Not everything that is gone should be viewed with regret. And so, finally, we have Ideal. Ideal was a woman’s clothier located in Hammonton, NJ for more than 50 years in the markedly unstylish quonset hut shown. I remember my mother and sister going there and my insisting on waiting (endlessly) in the car, comic books at the ready. (Whenever my 6-year-old boy doesn’t want to go to this sort of place, I do understand, believe me.)  So what hold could a woman’s clothing store possibly have on my memories?  It wasn’t the fashion, it wasn’t the location, it wasn’t the store, it wasn’t anything that ever happened to me there. It was their jingle. Anyone who ever heard it never forgot it — and I’m convinced it was the secret to their 50 years’ success in business. The song was everywhere, all the time, on television and radio. Take whatever pop song you think was overplayed, and then multiply by the nth degree, and you have the play record of the Ideal jingle. Which I can quote from memory:

“If you’ve got a passion for fashion

And you’ve got a craving for savings

Take the wheel

Of your automobile

And swing on down to… IDEAL!”

Thank God this place finally closed in 2008. Now women in the area are safe to be more fashionable (truly fashionable), and everyone is safe from this disturbing brain-infesting jingle. Some time hence, when the last song of my life goes through my brain as it shuts down, that song won’t be  “Hey Jude,” even with its million la-la-la’s, or “The Star Spangled Banner,” or even “Happy Birthday.” No, I’ll be mentally humming “If you’ve got a passion for fashion….” And I’ll smile knowing it’s no longer there, and no little boy is waiting impatiently in the car outside.
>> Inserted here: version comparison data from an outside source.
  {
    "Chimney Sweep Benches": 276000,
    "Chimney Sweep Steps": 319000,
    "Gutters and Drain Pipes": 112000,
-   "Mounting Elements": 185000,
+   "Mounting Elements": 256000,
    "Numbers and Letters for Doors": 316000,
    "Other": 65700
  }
6 Responses to “It ain’t what it used to be”

  1. Paul Crist Says:

    Thank you Lee for getting that stupid jingle stuck in my head!!!!!!!!!!!!!!

  2. Uncle Rich Says:

    Ahh, memories. I lived in Maple Shade and could walk to both the Pennsauken Mart (comic books at 6 for a quarter) and the Cherry Hill Mall (with a real bookstore). Later I worked in the Mart (at the place that sold those comics, natch). Went to the Latin Casino and saw Milton Berle, Manhattan Transfer, and Don Rickles (who had an off night because no one heckled him). My Mom still lives in the house in Maple Shade and it’s fun to visit the area, despite the absence of several former landmarks.

  3. Joe Says:

    I received my Pilots License from the Federal Aviation Administration on April 14, 1977 – as Garden State Race Track was filling my sky with smoke while the examiner was seeing whether I could fly. I’ve never been big on omens though.
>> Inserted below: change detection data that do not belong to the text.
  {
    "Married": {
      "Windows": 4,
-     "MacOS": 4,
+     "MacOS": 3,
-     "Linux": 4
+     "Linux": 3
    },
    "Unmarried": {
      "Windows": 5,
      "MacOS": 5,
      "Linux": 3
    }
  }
    Uncle Milty! I saw Liberace at the Latin Casino with my parents. Hey Uncle Rich, why didn’t you have a wack at heckling Rickles?!?!?…you would have had no competition.

  4. Joe Says:

    Endearingly odd, am I? Shit, as long as that moniker doesn’t stick to the first paragraph of my obit, I’m okay with it. If it HAS to be in the second graph, then fine, I can accept that too.
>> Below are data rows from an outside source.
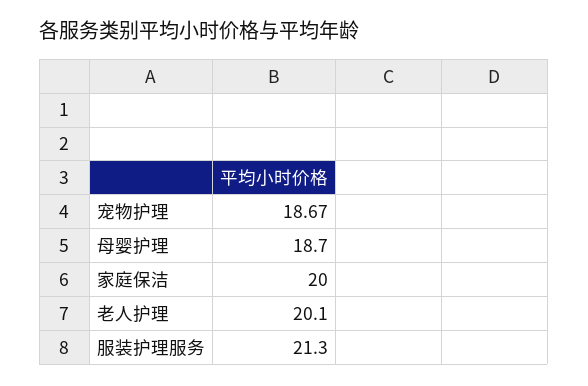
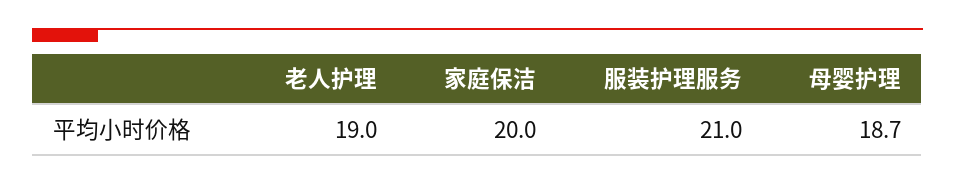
  {
-   "宠物护理": 18.67,
    "母婴护理": 18.7,
    "家庭保洁": 20,
-   "老人护理": 20.1,
+   "老人护理": 19,
-   "服装护理服务": 21.3
+   "服装护理服务": 21
  }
  5. Curious Portraits Says:

    I really enjoyed this post, even though I’ve lived in NY for over 20 years I originally hail from S. Jersey.I remember all the things you mentioned, Olga’s Diner, Zipperhead etc. I also have very fond memories of Atlantic City. You might be interested in portrait of Mr. Peanut I am working on, you can see it in progress at my blog: http://curiousportraits.wordpress.com/

  6. pauld Says:

    lived in Moorestown before heading to NC for college— I was doing a spur of the moment search for the Latin Casino. I saw Olga’s, knew what the smoke picture was right away, but had no idea Olga’s closed, I can not tell you how many times we ate there. The about chocked seeing the Penn Mart…so many hours at that place…. memory lane LOL The Pub was missing… The Cresent in Maple Shade (that’s for you Uncle Rich) we did OCity in summer..miss it to this day…. now Atlanta land… thanks for the memories!